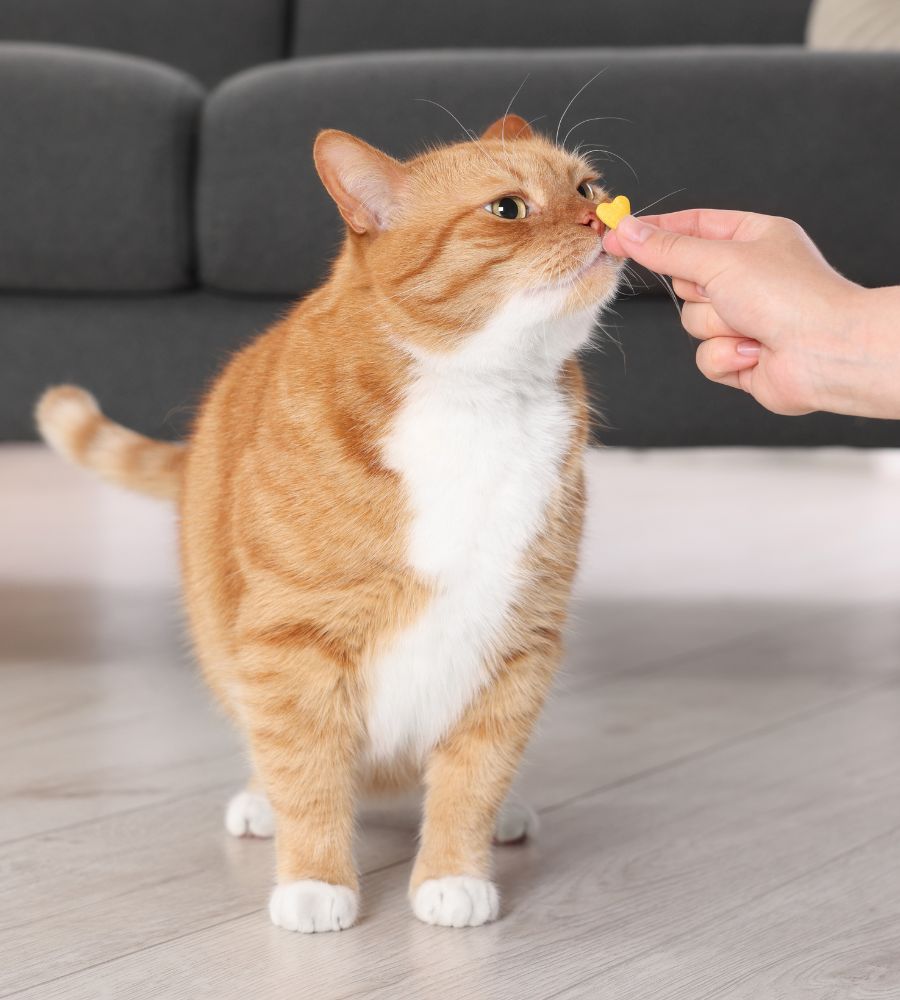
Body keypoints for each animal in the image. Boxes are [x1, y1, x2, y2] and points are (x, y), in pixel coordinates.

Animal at [38, 113, 624, 932]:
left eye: (586, 188)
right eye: (507, 209)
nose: (601, 219)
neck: (476, 399)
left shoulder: (519, 643)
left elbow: (471, 777)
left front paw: (453, 871)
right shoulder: (293, 640)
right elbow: (308, 772)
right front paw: (316, 880)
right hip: (230, 648)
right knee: (268, 745)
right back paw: (263, 805)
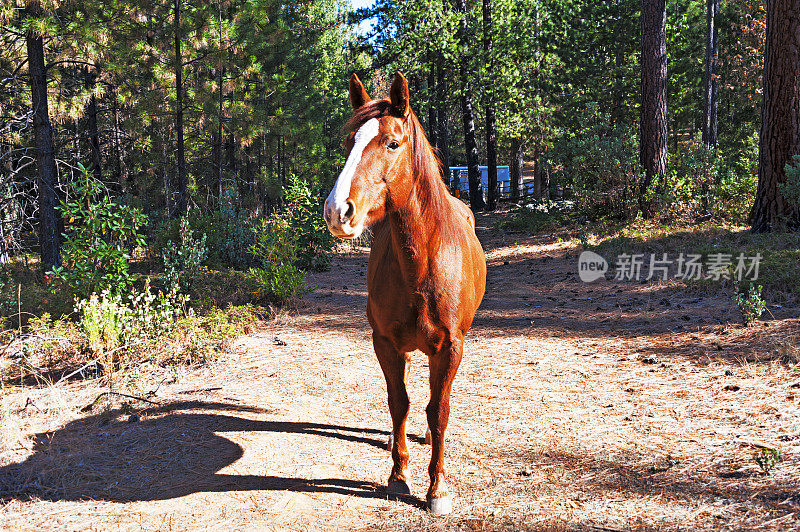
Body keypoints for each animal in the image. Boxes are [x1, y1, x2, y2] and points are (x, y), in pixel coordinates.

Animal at [320, 71, 484, 516]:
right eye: (349, 142)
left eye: (392, 143)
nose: (338, 210)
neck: (423, 264)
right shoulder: (385, 342)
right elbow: (400, 402)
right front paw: (398, 476)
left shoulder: (451, 346)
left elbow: (438, 411)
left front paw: (438, 488)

• **GOAL OF THE EXERCISE**: Everything in the entries above except the pictures should be given again exactly.

• **ANSWER FOR THE TASK**:
Body keypoints for each animal in the image. Boxes are [x1, y1, x2, y2] and points are (x, y), in pixel coordinates.

Animal at [38, 113, 624, 932]:
left eye: (586, 188)
right eye: (507, 209)
nose: (601, 219)
neck: (476, 399)
left shoulder: (519, 643)
left elbow: (471, 777)
left front paw: (453, 871)
right shoulder: (293, 640)
right elbow: (308, 772)
right front paw: (316, 880)
right hip: (230, 648)
right knee: (268, 745)
right back paw: (263, 805)
Body keypoints for each animal in the image. Boxes are [x1, y1, x2, y2] and points are (x, y), in pixel coordinates.

Animal at [320, 71, 484, 516]:
right eye: (349, 142)
left eye: (392, 143)
nose: (338, 210)
neck: (423, 264)
right shoulder: (385, 342)
right elbow: (400, 402)
right front paw: (398, 476)
left shoulder: (451, 346)
left elbow: (438, 411)
left front paw: (438, 488)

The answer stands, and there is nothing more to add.